Tuesday, August 22, 2017
Ford eyes electric car deal with China partner; India court rules out triple talaq; Pollution and Mumbai's blue dogs
1 Ford eyes electric car deal with China partner (BBC) Ford has said it is in discussions with a Chinese company to create a new line of electric vehicles for the world's biggest market. Ford said it was exploring a joint venture with electric car maker Anhui Zotye Automobile Co. The firm is a major manufacturer of small, zero-emissions electric cars.
The move comes as carmakers in China face new rules designed to boost electric car sales, part of the government's effort to fight pollution. China already has more electric cars on the road than any other country and Ford said it expects sales of all-electric cars in China to reach four million by 2025.
Officials are also working on new rules that would require 8% of car sales to be electric next year and 12% by 2020. A Ford spokesman said the company hoped to reach an agreement with Zotye by the end of the year.
2 India court rules triple talaq unlawful (San Francisco Chronicle) India's Supreme Court has struck down the Muslim practice that allows men to instantly divorce their wives as unconstitutional.
The bench, comprising five senior judges of different faiths, deliberated for three months before issuing its order in response to petitions from seven Muslim women who had been divorced through the practice known as triple talaq.
Indian law minister Ravi Shankar Prasad said that since the court deemed the practice unconstitutional there is no need for any further legislative action by the government.

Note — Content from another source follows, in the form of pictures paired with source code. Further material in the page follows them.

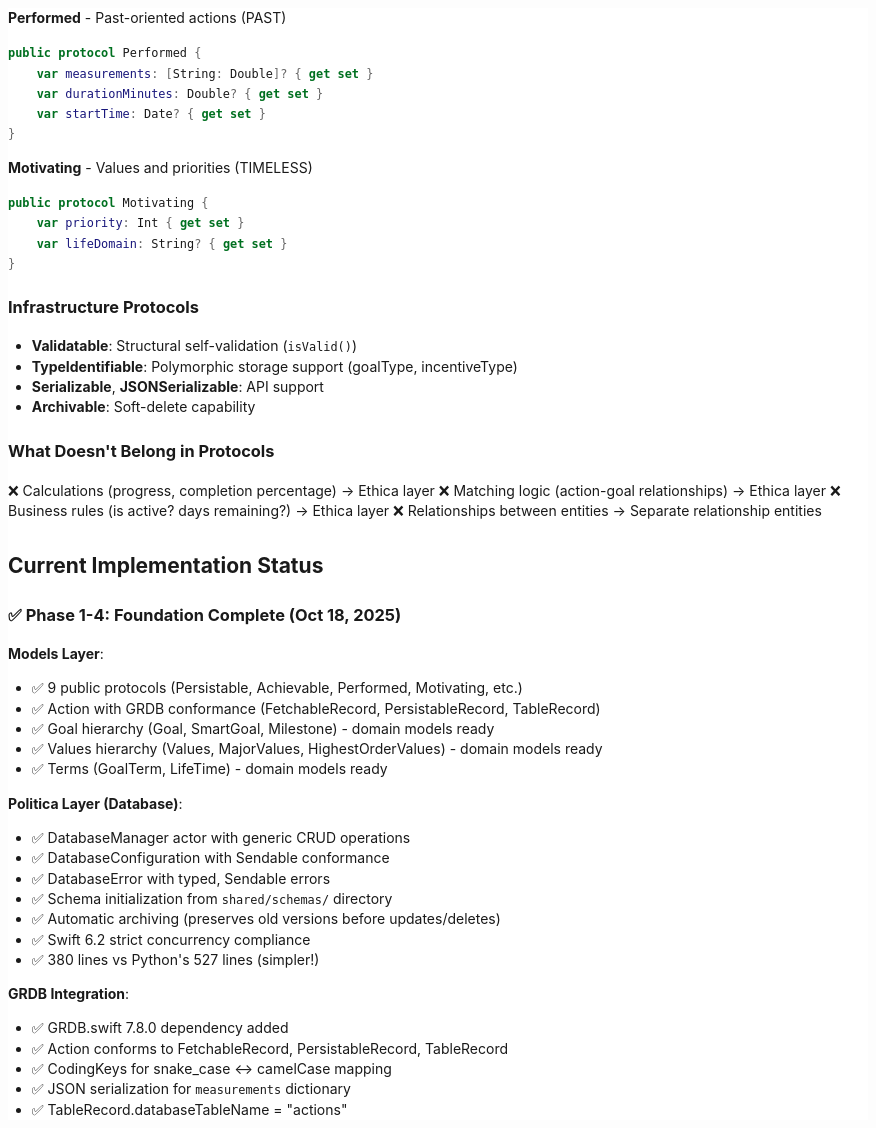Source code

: **Performed** - Past-oriented actions (PAST)
```swift
public protocol Performed {
    var measurements: [String: Double]? { get set }
    var durationMinutes: Double? { get set }
    var startTime: Date? { get set }
}
```

**Motivating** - Values and priorities (TIMELESS)
```swift
public protocol Motivating {
    var priority: Int { get set }
    var lifeDomain: String? { get set }
}
```

### Infrastructure Protocols

- **Validatable**: Structural self-validation (`isValid()`)
- **TypeIdentifiable**: Polymorphic storage support (goalType, incentiveType)
- **Serializable**, **JSONSerializable**: API support
- **Archivable**: Soft-delete capability

### What Doesn't Belong in Protocols

❌ Calculations (progress, completion percentage) → Ethica layer
❌ Matching logic (action-goal relationships) → Ethica layer
❌ Business rules (is active? days remaining?) → Ethica layer
❌ Relationships between entities → Separate relationship entities

## Current Implementation Status

### ✅ Phase 1-4: Foundation Complete (Oct 18, 2025)

**Models Layer**:
- ✅ 9 public protocols (Persistable, Achievable, Performed, Motivating, etc.)
- ✅ Action with GRDB conformance (FetchableRecord, PersistableRecord, TableRecord)
- ✅ Goal hierarchy (Goal, SmartGoal, Milestone) - domain models ready
- ✅ Values hierarchy (Values, MajorValues, HighestOrderValues) - domain models ready
- ✅ Terms (GoalTerm, LifeTime) - domain models ready

**Politica Layer (Database)**:
- ✅ DatabaseManager actor with generic CRUD operations
- ✅ DatabaseConfiguration with Sendable conformance
- ✅ DatabaseError with typed, Sendable errors
- ✅ Schema initialization from `shared/schemas/` directory
- ✅ Automatic archiving (preserves old versions before updates/deletes)
- ✅ Swift 6.2 strict concurrency compliance
- ✅ 380 lines vs Python's 527 lines (simpler!)

**GRDB Integration**:
- ✅ GRDB.swift 7.8.0 dependency added
- ✅ Action conforms to FetchableRecord, PersistableRecord, TableRecord
- ✅ CodingKeys for snake_case ↔ camelCase mapping
- ✅ JSON serialization for `measurements` dictionary
- ✅ TableRecord.databaseTableName = "actions"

The decision was widely lauded by women's rights activists as a step toward granting Muslim women greater equality and justice.
More than 20 Muslim countries, including neighboring Pakistan and Bangladesh, have banned the practice. But in India, triple talaq has continued with the protection of laws that allow Muslim, Christian and Hindu communities to follow religious law in matters like marriage, divorce, inheritance and adoption.
While most Hindu personal laws have been overhauled and codified over the years, Muslim laws have been left to religious authorities and left largely untouched. Most of the 170 million Muslims in India are Sunnis governed by Muslim Personal Law for family matters and disputes.
India's Muslim Law Board had told the court that while they considered the practice wrong, they opposed any court intervention and asked that the matter be left to the community to tackle. But several progressive Muslim activists decried the law board's position.
3 Pollution and Mumbai’s blue dogs (The Guardian) Authorities in Mumbai have shut down a manufacturing company after it was accused of dumping untreated industrial waste and dyes into a local river that resulted in 11 dogs turning blue.
The group of strangely coloured canines was first spotted on 11 August, according to the Hindustan Times, prompting locals to complain to the Maharashtra Pollution Control Board about dyes being dumped in the Kasadi river, where the animals often swim. Footage shows the animals roaming the streets with bright blue fur.
“It was shocking to see how the dog’s white fur had turned completely blue,” said Arati Chauhan, head of the Navi Mumbai Animal Protection Cell, said. “We have spotted almost five such dogs here and have asked the pollution control board to act against such industries.” The board investigated, shutting down the company on Wednesday after confirming that canines were turning blue due to air and water pollution linked to the plant.
According to data obtained by NGO Watchdog Foundation through right to information, there are 977 chemical, pharmaceutical, engineering and food processing factories in the Taloja industrial area, located outside Mumbai.